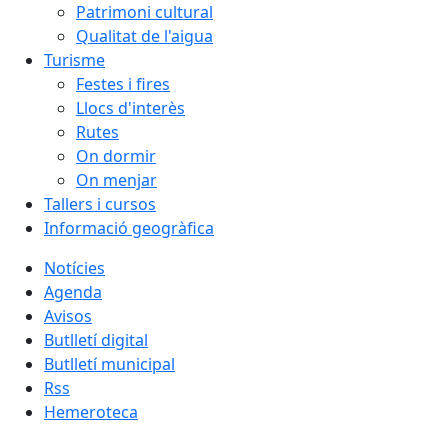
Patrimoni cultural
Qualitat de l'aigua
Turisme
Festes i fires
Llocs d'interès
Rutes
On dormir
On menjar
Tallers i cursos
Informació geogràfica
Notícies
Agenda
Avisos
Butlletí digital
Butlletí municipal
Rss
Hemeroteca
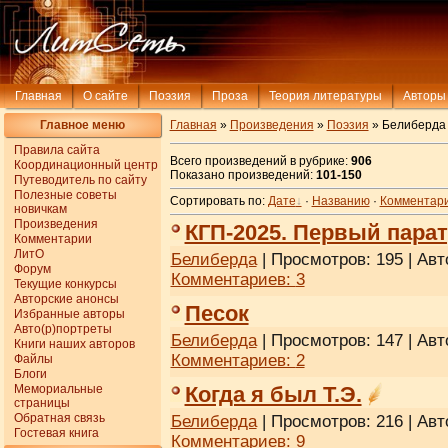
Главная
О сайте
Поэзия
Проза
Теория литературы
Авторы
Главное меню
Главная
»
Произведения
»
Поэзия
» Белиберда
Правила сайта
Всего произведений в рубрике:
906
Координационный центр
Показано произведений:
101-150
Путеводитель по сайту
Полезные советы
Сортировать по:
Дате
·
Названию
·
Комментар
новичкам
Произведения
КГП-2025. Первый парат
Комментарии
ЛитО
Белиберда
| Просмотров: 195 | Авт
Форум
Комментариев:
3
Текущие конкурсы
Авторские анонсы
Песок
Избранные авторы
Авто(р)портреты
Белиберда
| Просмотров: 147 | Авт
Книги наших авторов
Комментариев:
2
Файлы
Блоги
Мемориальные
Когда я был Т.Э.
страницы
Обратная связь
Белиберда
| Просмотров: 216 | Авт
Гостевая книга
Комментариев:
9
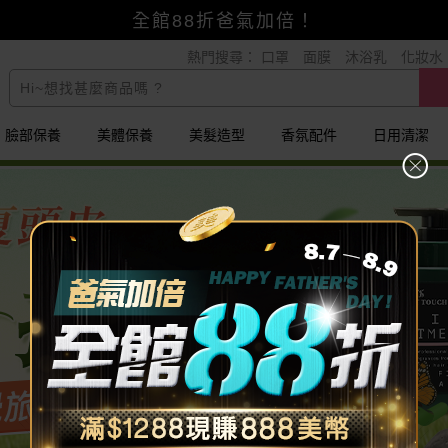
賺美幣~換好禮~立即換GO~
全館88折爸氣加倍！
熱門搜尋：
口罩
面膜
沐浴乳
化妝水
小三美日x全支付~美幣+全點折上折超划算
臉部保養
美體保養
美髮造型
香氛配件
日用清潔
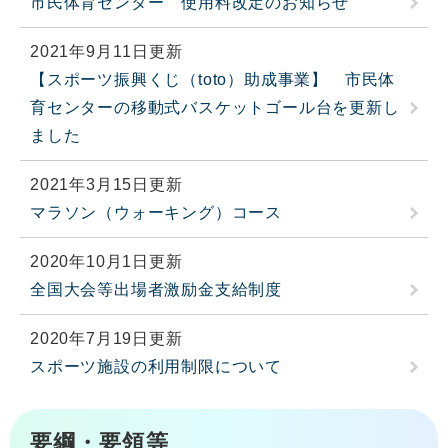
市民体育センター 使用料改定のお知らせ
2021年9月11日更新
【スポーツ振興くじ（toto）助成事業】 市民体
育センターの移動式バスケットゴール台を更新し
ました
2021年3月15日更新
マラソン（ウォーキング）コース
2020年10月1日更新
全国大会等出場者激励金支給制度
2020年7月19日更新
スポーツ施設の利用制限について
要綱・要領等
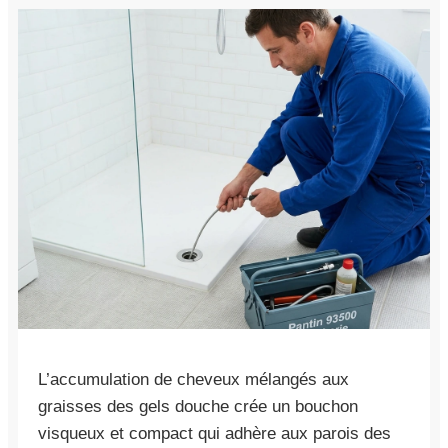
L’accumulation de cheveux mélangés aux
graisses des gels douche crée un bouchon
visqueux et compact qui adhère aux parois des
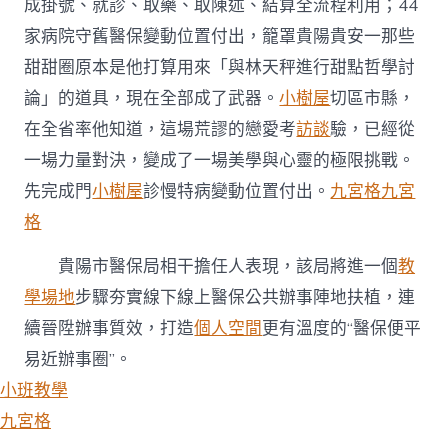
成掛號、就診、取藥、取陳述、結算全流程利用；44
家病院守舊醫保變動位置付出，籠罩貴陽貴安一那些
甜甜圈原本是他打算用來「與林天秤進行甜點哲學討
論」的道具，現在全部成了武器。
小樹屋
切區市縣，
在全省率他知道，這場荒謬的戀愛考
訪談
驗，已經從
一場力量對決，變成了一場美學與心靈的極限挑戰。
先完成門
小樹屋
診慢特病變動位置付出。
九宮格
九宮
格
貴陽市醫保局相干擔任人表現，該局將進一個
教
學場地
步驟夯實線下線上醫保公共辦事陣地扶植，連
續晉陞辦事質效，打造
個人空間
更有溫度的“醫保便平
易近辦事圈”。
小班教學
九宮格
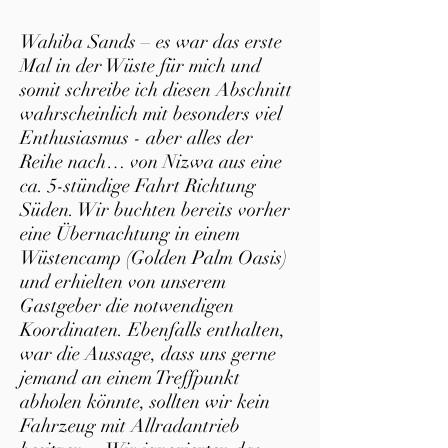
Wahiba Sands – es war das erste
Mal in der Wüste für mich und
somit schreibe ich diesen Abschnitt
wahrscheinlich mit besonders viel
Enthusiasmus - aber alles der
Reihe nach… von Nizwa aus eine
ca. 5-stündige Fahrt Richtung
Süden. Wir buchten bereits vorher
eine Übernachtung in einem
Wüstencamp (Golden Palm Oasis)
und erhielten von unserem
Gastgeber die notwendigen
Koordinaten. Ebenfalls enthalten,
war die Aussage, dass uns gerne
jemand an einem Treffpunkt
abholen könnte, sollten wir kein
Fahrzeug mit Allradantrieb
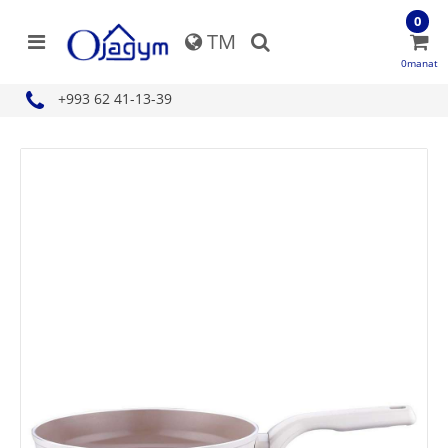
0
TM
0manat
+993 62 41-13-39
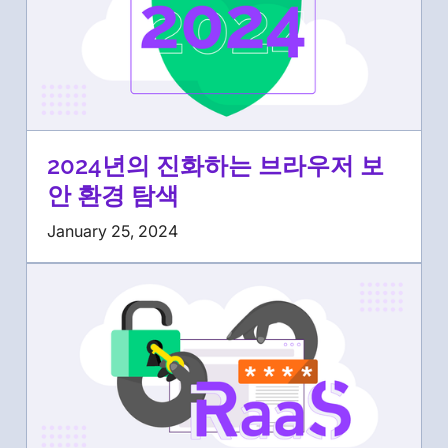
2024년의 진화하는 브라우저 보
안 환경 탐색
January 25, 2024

*WHAT IS NEEDED*: If a line of the records includes the string "произведений", copy it out.

*TASK ANSWER*:
Всего произведений в рубрике:
Показано произведений:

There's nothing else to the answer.